Each line of the listing that holds "wrist" counts once; report how many there are, and nothing more.

(Dataset content Opens)

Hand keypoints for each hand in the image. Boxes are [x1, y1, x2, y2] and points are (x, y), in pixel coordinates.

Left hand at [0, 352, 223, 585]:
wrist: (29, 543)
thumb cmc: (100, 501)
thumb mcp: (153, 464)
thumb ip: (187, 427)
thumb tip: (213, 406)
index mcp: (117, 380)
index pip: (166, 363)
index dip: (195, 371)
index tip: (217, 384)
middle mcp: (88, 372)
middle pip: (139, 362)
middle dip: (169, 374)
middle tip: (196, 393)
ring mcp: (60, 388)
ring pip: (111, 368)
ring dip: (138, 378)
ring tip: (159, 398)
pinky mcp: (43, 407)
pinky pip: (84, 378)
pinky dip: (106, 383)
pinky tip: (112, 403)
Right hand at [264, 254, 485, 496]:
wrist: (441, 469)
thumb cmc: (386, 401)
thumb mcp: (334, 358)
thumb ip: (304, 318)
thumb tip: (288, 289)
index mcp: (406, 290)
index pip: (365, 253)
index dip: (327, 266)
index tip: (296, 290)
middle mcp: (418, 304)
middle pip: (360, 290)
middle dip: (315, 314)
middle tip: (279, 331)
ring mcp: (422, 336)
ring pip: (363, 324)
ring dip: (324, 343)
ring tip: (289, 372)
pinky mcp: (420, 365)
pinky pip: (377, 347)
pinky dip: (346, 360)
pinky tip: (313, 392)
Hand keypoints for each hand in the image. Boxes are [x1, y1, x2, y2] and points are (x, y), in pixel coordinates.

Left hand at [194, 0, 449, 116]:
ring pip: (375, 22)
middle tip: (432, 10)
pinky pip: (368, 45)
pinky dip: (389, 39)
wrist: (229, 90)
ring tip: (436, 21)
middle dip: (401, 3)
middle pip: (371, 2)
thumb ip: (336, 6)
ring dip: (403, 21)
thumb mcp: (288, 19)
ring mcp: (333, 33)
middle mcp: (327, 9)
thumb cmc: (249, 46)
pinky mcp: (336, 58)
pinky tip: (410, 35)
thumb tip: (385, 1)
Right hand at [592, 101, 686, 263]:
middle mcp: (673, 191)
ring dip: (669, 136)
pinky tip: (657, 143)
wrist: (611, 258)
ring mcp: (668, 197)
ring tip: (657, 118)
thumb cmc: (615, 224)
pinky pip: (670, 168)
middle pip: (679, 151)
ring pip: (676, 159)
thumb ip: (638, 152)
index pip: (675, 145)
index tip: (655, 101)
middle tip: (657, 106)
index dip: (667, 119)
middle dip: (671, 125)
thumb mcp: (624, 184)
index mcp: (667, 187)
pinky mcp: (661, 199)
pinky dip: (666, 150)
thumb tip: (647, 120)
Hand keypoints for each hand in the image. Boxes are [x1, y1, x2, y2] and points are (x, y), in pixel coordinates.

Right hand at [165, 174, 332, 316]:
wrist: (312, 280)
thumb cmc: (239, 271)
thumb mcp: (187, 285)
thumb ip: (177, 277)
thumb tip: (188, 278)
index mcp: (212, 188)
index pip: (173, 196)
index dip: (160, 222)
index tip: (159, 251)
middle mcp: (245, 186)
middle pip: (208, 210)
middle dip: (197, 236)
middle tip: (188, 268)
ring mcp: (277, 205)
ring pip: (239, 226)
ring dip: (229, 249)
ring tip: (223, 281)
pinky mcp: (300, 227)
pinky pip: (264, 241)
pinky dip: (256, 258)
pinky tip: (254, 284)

(Dataset content Closes)
(Dataset content Opens)

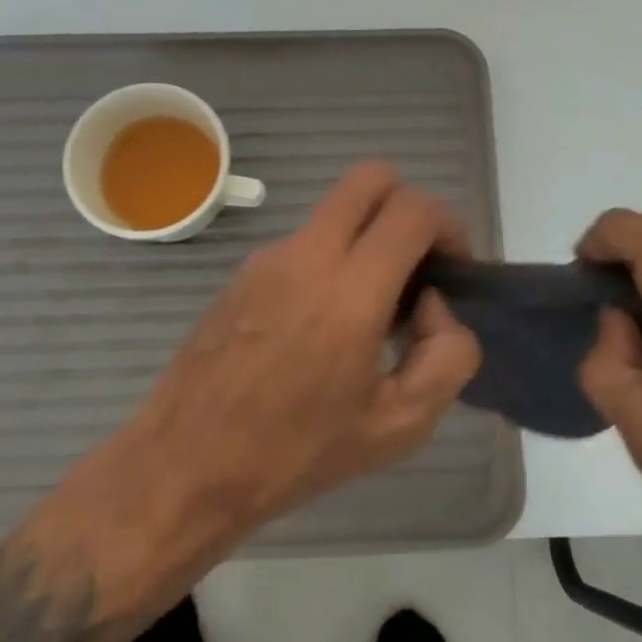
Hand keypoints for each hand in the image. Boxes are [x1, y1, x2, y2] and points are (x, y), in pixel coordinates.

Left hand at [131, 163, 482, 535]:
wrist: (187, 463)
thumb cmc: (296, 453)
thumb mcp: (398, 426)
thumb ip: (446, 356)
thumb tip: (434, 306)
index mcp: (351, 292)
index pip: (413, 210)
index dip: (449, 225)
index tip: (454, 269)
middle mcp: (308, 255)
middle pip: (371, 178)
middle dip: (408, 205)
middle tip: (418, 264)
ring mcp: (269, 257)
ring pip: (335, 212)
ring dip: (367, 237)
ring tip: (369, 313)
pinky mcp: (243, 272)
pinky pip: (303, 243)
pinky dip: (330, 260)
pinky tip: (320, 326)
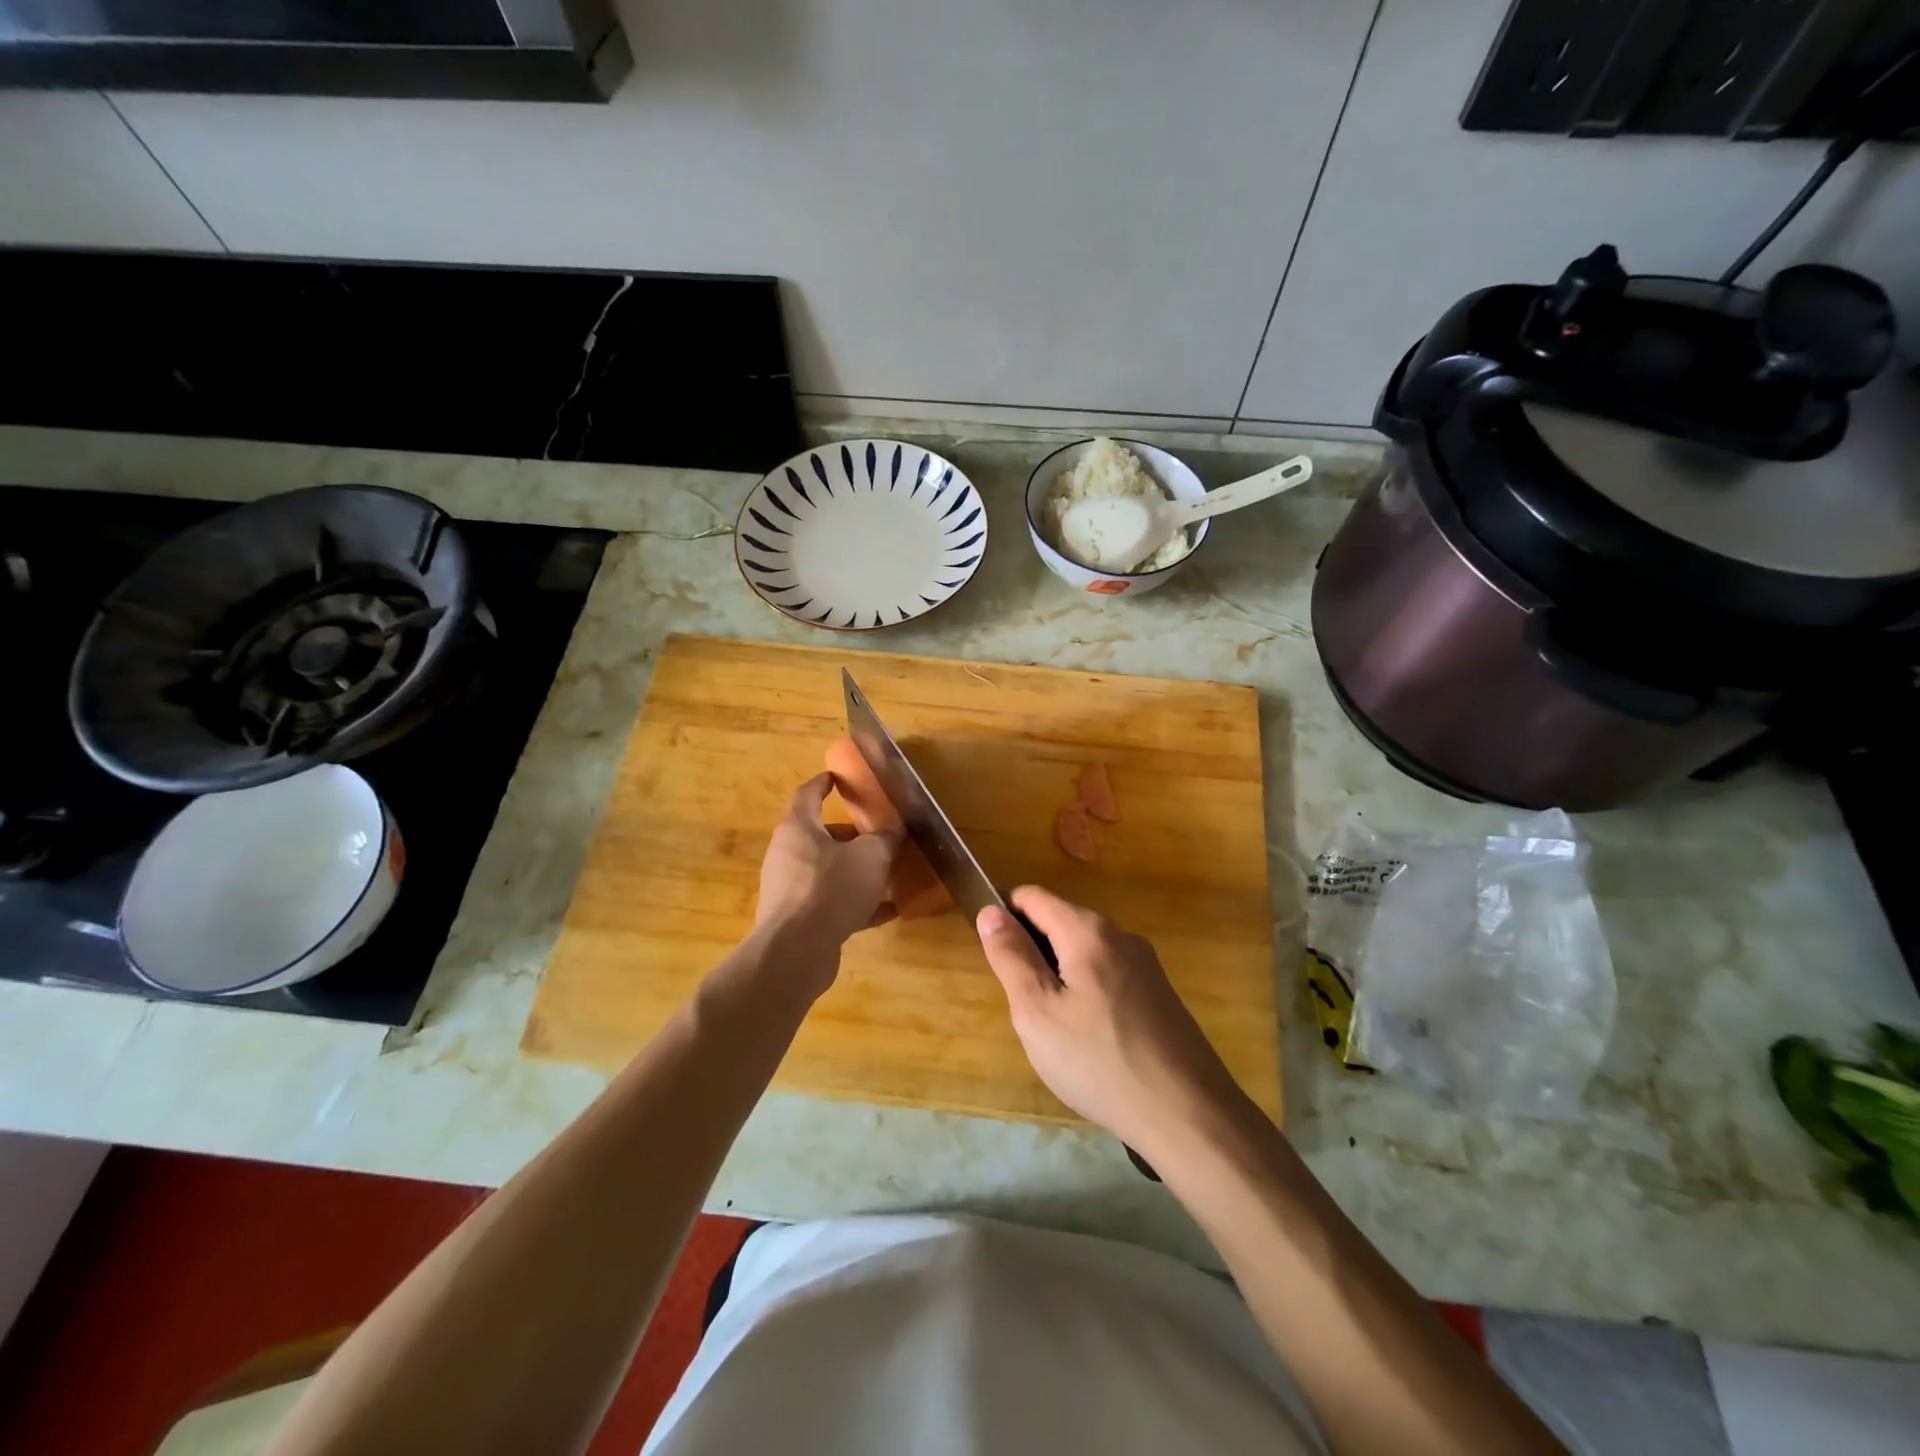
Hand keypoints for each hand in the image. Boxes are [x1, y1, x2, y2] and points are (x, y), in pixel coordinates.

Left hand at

(Dataset content Closes)
(Dataset content Opens)

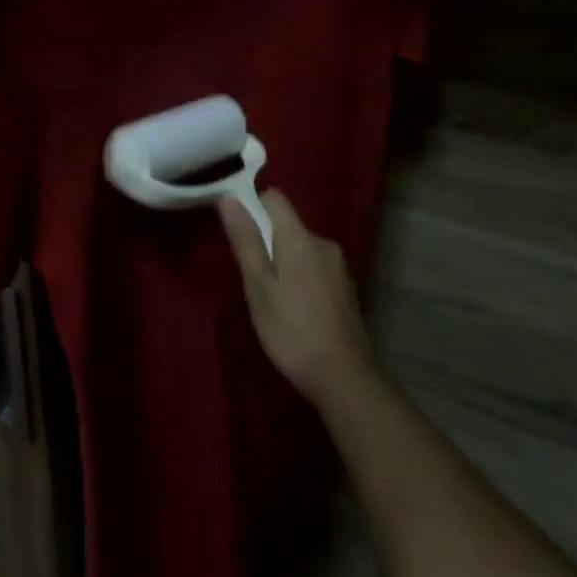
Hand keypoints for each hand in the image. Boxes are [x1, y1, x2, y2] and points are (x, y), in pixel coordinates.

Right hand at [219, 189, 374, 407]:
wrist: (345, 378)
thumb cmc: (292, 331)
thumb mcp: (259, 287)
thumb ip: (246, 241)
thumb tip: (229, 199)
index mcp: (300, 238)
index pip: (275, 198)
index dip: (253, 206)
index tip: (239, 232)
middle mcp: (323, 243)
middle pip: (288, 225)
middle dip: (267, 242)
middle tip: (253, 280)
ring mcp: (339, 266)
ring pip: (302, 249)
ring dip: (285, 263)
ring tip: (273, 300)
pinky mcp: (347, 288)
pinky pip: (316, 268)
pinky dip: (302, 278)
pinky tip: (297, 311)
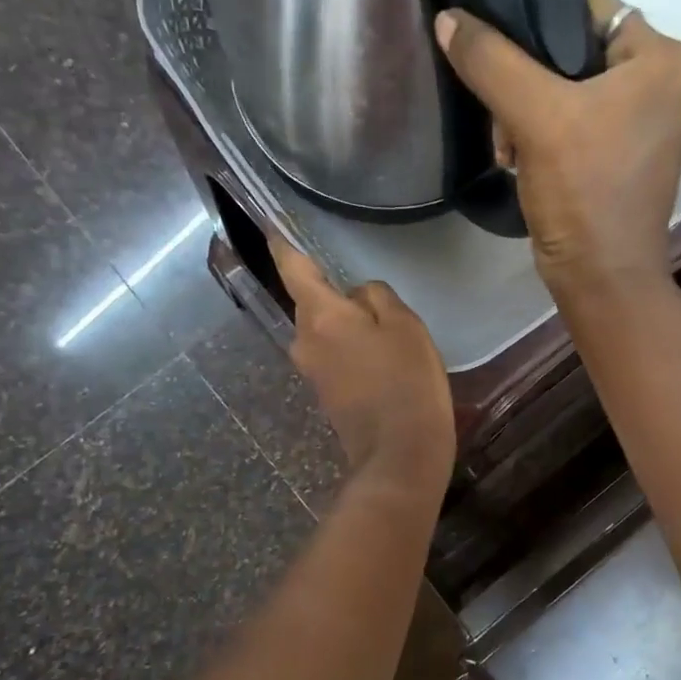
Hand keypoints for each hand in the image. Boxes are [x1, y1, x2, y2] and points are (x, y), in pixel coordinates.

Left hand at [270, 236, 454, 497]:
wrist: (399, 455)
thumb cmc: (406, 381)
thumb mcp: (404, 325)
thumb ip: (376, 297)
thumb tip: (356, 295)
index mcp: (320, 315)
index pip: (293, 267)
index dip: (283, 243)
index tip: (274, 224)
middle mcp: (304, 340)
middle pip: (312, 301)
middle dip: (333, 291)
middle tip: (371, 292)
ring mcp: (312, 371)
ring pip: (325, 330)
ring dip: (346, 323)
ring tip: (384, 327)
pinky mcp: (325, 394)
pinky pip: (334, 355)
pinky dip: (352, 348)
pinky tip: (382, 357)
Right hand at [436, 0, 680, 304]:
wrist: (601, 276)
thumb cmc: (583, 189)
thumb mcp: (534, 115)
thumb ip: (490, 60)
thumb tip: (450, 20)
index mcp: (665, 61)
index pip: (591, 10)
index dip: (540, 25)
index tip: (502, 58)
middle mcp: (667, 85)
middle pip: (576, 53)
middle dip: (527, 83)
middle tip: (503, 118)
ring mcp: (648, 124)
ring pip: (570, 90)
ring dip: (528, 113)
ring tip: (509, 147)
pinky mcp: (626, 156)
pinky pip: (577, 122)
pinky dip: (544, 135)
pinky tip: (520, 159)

(Dataset content Closes)

Your solution
9